Work instructions:
Repeat the data that follows, keeping every character intact.

(Beginning of Exercise input)

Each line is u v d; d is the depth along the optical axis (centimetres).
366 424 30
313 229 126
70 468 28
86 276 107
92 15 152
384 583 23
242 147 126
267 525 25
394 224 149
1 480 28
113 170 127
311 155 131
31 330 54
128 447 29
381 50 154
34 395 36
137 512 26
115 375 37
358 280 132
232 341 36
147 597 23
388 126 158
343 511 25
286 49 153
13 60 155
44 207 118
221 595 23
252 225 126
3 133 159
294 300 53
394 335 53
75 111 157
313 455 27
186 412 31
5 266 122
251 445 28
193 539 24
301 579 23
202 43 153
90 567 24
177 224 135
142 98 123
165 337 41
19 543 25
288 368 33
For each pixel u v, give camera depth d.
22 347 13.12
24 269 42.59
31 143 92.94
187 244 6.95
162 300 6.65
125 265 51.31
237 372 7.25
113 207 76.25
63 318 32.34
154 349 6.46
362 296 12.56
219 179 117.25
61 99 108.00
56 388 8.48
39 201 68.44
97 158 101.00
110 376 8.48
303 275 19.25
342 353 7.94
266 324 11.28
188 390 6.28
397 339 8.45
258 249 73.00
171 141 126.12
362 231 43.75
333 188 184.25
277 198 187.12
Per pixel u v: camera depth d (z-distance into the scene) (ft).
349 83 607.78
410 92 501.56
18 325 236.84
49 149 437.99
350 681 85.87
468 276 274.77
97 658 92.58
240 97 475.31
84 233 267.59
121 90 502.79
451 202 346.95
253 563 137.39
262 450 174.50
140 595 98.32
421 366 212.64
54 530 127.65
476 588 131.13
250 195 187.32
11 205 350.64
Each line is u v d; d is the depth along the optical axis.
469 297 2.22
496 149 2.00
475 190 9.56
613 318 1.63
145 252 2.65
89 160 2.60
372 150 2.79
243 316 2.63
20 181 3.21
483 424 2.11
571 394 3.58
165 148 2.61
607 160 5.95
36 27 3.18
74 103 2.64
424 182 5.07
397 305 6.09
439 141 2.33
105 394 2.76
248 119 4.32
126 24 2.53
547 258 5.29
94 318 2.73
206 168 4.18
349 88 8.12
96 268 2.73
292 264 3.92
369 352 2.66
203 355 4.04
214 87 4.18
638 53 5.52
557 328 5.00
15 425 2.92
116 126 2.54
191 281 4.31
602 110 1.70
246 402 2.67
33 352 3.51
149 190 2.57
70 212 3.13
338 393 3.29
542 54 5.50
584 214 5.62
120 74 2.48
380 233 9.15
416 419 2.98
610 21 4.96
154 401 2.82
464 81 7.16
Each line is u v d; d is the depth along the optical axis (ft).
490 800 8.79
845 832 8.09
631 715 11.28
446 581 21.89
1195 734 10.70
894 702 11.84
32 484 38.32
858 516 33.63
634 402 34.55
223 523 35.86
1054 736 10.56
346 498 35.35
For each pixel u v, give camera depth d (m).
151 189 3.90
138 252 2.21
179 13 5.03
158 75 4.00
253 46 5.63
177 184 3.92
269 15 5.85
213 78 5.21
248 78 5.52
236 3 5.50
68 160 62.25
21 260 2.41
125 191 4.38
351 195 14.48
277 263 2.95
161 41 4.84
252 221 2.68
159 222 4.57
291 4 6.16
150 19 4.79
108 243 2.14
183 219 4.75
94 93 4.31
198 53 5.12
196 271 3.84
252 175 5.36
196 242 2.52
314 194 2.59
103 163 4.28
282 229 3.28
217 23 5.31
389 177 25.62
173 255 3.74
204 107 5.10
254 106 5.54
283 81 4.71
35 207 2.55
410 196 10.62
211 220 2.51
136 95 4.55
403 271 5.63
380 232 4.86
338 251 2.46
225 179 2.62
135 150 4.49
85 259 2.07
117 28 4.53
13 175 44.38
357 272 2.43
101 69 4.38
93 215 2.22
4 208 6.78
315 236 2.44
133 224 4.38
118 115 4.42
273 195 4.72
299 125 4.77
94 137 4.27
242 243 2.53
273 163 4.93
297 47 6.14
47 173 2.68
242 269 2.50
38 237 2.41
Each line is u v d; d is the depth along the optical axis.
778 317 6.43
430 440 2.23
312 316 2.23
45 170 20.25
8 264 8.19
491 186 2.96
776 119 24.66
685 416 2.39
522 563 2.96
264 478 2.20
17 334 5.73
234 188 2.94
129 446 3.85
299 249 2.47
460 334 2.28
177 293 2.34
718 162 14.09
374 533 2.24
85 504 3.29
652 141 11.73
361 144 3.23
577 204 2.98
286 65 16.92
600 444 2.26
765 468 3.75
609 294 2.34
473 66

(End of Exercise input)

Task output:
Each line is u v d; d is the depth along the optical axis (centimetres).
366 424 30
313 229 126
70 468 28
86 276 107
92 15 152
384 583 23
242 147 126
267 525 25
394 224 149
1 480 28
113 170 127
311 155 131
31 330 54
128 447 29
381 50 154
34 395 36
137 512 26
115 375 37
358 280 132
232 341 36
147 597 23
388 126 158
343 511 25
286 49 153
13 60 155
44 207 118
221 595 23
252 225 126
3 133 159
294 300 53
394 335 53
75 111 157
313 455 27
186 412 31
5 266 122
251 445 28
193 539 24
301 579 23
202 43 153
90 567 24
177 224 135
142 98 123
165 337 41
19 543 25
288 368 33
For each pixel u v, give camera depth d.
22 347 13.12
24 269 42.59
31 143 92.94
187 244 6.95
162 300 6.65
125 265 51.31
237 372 7.25
113 207 76.25
63 318 32.34
154 349 6.46
362 296 12.56
219 179 117.25
61 99 108.00
56 388 8.48
39 201 68.44
97 158 101.00
110 376 8.48
303 275 19.25
342 353 7.94
266 324 11.28
188 390 6.28
397 339 8.45
258 249 73.00
171 141 126.12
362 231 43.75
333 188 184.25
277 198 187.12
Per pixel u v: camera depth d (z-distance into the scene) (ft).
349 83 607.78
410 92 501.56
18 325 236.84
49 149 437.99
350 681 85.87
468 276 274.77
97 658 92.58
240 97 475.31
84 233 267.59
121 90 502.79
451 202 346.95
253 563 137.39
262 450 174.50
140 595 98.32
421 366 212.64
54 530 127.65
476 588 131.13
250 195 187.32
11 205 350.64
Each line is u v d; d is the depth along the optical axis.
469 297 2.22
496 149 2.00
475 190 9.56
613 318 1.63
145 252 2.65
89 160 2.60
372 150 2.79
243 316 2.63
20 181 3.21
483 424 2.11
571 394 3.58
165 148 2.61
607 160 5.95
36 27 3.18
74 103 2.64
424 182 5.07
397 305 6.09
439 141 2.33
105 394 2.76
248 119 4.32
126 24 2.53
547 258 5.29
94 318 2.73
206 168 4.18
349 88 8.12
96 268 2.73
292 264 3.92
369 352 2.66
203 355 4.04
214 87 4.18
638 53 5.52
557 328 5.00
15 425 2.92
116 126 2.54
191 281 4.31
602 110 1.70
246 402 2.67
33 352 3.51
149 190 2.57
70 212 3.13
338 393 3.29
542 54 5.50
584 214 5.62
120 74 2.48
380 233 9.15
416 419 2.98
610 21 4.96
154 401 2.82
464 81 7.16
Each line is u v d; d is the depth along the optical axis (ft).
490 800 8.79
845 832 8.09
631 715 11.28
446 581 21.89
1195 734 10.70
894 702 11.84
32 484 38.32
858 516 33.63
634 402 34.55
223 523 35.86
1054 736 10.56
346 498 35.35
For each pixel u v, give camera depth d (m).
151 189 3.90
138 252 2.21
179 13 5.03
158 75 4.00
253 46 5.63
177 184 3.92
269 15 5.85
213 78 5.21
248 78 5.52
236 3 5.50
68 160 62.25
21 260 2.41
125 191 4.38
351 195 14.48
277 263 2.95
161 41 4.84
252 221 2.68
159 222 4.57
291 4 6.16
150 19 4.79
108 243 2.14
183 219 4.75
94 93 4.31
198 53 5.12
196 271 3.84
252 175 5.36
196 242 2.52
314 194 2.59
103 163 4.28
282 229 3.28
217 23 5.31
389 177 25.62
173 255 3.74
204 107 5.10
254 106 5.54
283 81 4.71
35 207 2.55
410 196 10.62
211 220 2.51
136 95 4.55
403 271 5.63
380 232 4.86
338 251 2.46
225 179 2.62
135 150 4.49
85 259 2.07
117 28 4.53
13 175 44.38
357 272 2.43
101 69 4.38
93 215 2.22
4 208 6.78
315 236 2.44
133 224 4.38
118 115 4.42
273 195 4.72
299 125 4.77
94 137 4.27
242 243 2.53
273 163 4.93
297 47 6.14
47 173 2.68
242 269 2.50
38 237 2.41
Each line is u v d; d is the depth along the optical axis.
778 317 6.43
430 440 2.23
312 316 2.23
45 170 20.25
8 264 8.19
491 186 2.96
776 119 24.66
685 416 2.39
522 563 2.96
264 478 2.20
17 334 5.73
234 188 2.94
129 446 3.85
299 249 2.47
460 334 2.28
177 293 2.34
718 162 14.09
374 533 2.24
85 504 3.29
652 141 11.73
361 144 3.23
577 204 2.98
286 65 16.92
600 444 2.26
765 468 3.75
609 294 2.34
473 66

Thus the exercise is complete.